(Nanowerk News) Enzymes are the molecular factories in biological cells. However, what basic molecular building blocks they use to assemble the target molecule is often unknown and difficult to measure. An international team including bioinformaticists from Heinrich Heine University Düsseldorf (HHU) have now taken an important step forward in this regard: Their AI method predicts with a high degree of accuracy whether an enzyme can work with a particular substrate.
They are now presenting their results in a scientific journal Nature Communications (“Enzyme substrate scope: general predictive models based on machine and deep learning”).
Enzymes are important biocatalysts in all living cells: They facilitate chemical reactions, in which all molecules essential to organisms are produced from basic substances (substrates). Most organisms have thousands of different enzymes, with each one responsible for very specific reactions. The collective function of all enzymes shapes metabolism and thus provides the conditions for the life and survival of organisms.
Although the gene encoding the enzyme can be easily identified, the exact function of the enzyme produced is unknown in the majority – more than 99% – of cases. This is because the experimental characterization of their function – that is, the initial molecule that a particular enzyme converts into a concrete final molecule – is very time-consuming.
Together with colleagues from Sweden and India, a research team led by Professor Dr Martin Lercher from the Computational Cell Biology research group at HHU have developed an AI-based method to predict whether an enzyme can use a particular molecule as a substrate for its reaction. catalyst.
Professor Lercher: “A special feature of our ESP (“Enzyme Substrate Prediction”) model is that we are not limited to individual specific enzymes and others closely related to them, as was the case in the previous model. Our general model can work with any combination of enzymes and more than 1,000 different substrates.”
PhD student Alexander Kroll, lead author of the study, has developed a so-called Deep Learning model in which information about enzymes and substrates is encoded in mathematical structures known as numerical vectors. Vectors of around 18,000 experimentally validated enzyme-substrate pairs – where the enzyme and substrate are known to work together – were used as input to train the Deep Learning model.
Alexander Kroll: “After training the model in this way, we then apply it to an independent test dataset where we already know the correct answer. In 91% of cases, the model predicted exactly which substrate went with which enzyme.”
This method offers a variety of potential applications. In both drug and biotechnology research, it is very important to know which substances can be converted by enzymes. Professor Lercher: “This will enable research and industry to narrow down a large number of possible pairs to the most promising pairs, which they can then use for the enzymatic production of new drugs, chemicals or even biofuels.”

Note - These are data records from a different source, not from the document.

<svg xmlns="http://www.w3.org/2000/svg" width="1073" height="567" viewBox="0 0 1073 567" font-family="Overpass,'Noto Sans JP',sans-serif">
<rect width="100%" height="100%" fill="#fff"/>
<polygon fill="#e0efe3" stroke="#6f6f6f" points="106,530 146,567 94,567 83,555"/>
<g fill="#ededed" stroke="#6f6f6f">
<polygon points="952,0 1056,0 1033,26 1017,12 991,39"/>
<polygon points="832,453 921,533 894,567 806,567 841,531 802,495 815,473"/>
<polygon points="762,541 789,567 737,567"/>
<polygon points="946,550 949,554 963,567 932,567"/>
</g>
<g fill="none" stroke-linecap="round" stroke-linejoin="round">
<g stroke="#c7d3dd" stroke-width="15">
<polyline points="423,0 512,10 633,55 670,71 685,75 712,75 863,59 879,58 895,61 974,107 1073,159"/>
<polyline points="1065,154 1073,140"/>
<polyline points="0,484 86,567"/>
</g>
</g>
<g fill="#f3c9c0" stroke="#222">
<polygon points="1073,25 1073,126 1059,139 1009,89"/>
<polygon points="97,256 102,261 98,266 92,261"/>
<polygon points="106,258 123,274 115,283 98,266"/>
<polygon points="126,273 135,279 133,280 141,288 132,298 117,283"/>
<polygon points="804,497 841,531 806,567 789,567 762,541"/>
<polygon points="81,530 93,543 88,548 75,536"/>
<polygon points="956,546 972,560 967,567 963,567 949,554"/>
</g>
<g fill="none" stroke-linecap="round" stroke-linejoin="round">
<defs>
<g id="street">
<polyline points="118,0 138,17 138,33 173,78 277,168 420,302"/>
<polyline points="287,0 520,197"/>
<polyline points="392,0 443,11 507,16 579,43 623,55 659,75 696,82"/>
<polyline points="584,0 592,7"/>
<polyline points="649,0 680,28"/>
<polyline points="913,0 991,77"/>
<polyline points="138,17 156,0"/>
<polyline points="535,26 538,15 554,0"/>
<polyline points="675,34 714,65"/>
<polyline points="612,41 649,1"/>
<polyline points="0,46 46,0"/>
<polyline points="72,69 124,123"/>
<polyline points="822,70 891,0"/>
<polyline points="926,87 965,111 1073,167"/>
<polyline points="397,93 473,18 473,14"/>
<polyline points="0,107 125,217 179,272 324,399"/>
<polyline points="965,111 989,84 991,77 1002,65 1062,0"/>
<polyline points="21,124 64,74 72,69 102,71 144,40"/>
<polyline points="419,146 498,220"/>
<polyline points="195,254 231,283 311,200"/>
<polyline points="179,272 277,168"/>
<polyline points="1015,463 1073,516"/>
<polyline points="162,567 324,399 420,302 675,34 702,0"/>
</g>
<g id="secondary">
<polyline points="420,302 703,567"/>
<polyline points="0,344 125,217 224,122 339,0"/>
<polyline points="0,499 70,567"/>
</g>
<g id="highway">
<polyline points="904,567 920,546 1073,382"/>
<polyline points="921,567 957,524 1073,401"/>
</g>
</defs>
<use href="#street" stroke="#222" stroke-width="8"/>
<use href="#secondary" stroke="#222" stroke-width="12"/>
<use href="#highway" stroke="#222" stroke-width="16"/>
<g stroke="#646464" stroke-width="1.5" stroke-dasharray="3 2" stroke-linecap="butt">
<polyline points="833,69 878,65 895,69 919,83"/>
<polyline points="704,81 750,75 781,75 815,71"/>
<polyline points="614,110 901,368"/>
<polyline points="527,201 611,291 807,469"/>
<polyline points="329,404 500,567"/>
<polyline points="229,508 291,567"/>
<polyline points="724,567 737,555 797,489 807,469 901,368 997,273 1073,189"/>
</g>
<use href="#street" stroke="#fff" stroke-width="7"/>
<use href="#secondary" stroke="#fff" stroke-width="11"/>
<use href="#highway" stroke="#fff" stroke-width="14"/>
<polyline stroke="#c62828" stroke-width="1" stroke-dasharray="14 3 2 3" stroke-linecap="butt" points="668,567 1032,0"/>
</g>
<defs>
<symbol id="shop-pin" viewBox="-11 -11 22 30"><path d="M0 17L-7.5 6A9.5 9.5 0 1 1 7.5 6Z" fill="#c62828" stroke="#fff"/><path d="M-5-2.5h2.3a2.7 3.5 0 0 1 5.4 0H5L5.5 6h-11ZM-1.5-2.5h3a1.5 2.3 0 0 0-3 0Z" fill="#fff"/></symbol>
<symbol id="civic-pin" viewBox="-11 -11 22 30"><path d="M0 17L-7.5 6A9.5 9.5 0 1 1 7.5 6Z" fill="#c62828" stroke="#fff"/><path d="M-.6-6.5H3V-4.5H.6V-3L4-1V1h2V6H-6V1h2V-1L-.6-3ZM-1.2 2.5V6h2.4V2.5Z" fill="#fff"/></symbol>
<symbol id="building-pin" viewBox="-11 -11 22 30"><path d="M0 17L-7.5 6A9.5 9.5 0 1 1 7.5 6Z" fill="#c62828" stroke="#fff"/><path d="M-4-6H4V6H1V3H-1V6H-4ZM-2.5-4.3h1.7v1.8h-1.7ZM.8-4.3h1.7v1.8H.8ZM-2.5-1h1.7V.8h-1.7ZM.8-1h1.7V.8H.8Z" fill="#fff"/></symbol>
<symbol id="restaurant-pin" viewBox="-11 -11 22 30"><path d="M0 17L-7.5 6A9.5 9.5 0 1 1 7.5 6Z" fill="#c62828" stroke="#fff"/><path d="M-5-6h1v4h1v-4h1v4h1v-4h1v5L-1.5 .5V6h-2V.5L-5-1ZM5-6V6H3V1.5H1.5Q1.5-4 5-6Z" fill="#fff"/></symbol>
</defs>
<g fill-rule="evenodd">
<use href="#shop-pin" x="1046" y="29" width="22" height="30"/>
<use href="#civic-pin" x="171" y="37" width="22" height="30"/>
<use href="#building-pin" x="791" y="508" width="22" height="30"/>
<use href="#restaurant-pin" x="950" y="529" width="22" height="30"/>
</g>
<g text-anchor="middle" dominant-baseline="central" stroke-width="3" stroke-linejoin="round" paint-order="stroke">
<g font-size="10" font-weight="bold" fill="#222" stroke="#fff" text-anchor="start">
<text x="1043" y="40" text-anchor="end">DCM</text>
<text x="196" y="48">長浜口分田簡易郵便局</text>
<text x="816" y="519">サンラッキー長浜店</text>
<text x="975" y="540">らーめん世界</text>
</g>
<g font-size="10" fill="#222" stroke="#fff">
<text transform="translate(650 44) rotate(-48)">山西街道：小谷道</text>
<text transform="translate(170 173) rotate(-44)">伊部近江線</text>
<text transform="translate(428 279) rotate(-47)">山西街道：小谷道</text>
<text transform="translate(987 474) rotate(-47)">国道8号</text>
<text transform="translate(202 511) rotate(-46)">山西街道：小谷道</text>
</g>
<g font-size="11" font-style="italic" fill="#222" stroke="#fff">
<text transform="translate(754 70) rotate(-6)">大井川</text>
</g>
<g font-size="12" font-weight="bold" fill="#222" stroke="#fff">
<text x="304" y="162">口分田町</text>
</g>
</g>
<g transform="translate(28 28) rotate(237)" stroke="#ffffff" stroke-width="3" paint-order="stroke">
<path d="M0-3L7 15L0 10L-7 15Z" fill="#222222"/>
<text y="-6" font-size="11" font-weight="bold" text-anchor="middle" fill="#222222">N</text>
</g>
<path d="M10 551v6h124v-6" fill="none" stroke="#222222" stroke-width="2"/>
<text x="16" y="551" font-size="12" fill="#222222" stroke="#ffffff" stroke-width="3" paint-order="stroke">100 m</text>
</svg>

Kroll added: “It will also allow for the creation of better models to simulate cell metabolism. Plus, it will help us understand the physiology of various organisms – from bacteria to humans.”
Apart from Kroll and Lercher, Professor Dr Martin Engqvist from Chalmers University of Technology in Gothenburg, Sweden, and Sahasra Ranjan from the Indian Institute of Technology in Mumbai were also involved in the research. Engqvist helped design the study, while Ranjan implemented the model which encoded the enzyme information that was fed into the overall model developed by Kroll.